• REQUIRED WORK: Give the listing again character for character, but drop the images.

------ DATASET

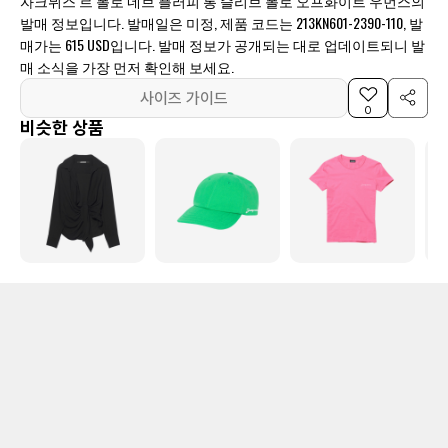
자크뮈스 르 폴로 네브 플러피 롱 슬리브 폴로 오프화이트 우먼스의
발매 정보입니다. 발매일은 미정, 제품 코드는 213KN601-2390-110, 발
매가는 615 USD입니다. 발매 정보가 공개되는 대로 업데이트되니 발
매 소식을 가장 먼저 확인해 보세요.
사이즈 가이드
0
비슷한 상품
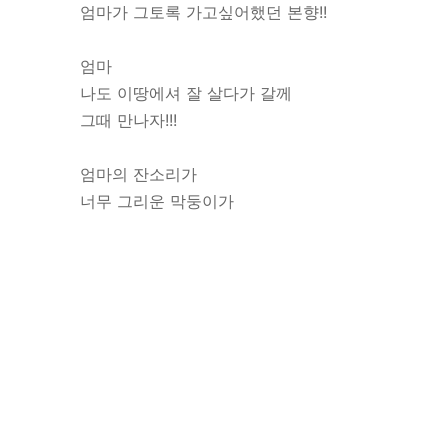
엄마가 그토록 가고싶어했던 본향!!
엄마
나도 이땅에셔 잘 살다가 갈께
그때 만나자!!!
엄마의 잔소리가
너무 그리운 막둥이가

------------

• SOLUTION TO THIS EXERCISE:
자크뮈스 르 폴로 네브 플러피 롱 슬리브 폴로 오프화이트 우먼스의
발매 정보입니다. 발매일은 미정, 제품 코드는 213KN601-2390-110, 발
매가는 615 USD입니다. 발매 정보가 공개되는 대로 업데이트되니 발
매 소식을 가장 먼저 확인해 보세요.
사이즈 가이드
0
비슷한 상품
엄마가 그토록 가고싶어했던 본향!!
엄마
나도 이땅에셔 잘 살다가 갈께
그때 만나자!!!
엄마의 잔소리가
너무 그리운 막둥이가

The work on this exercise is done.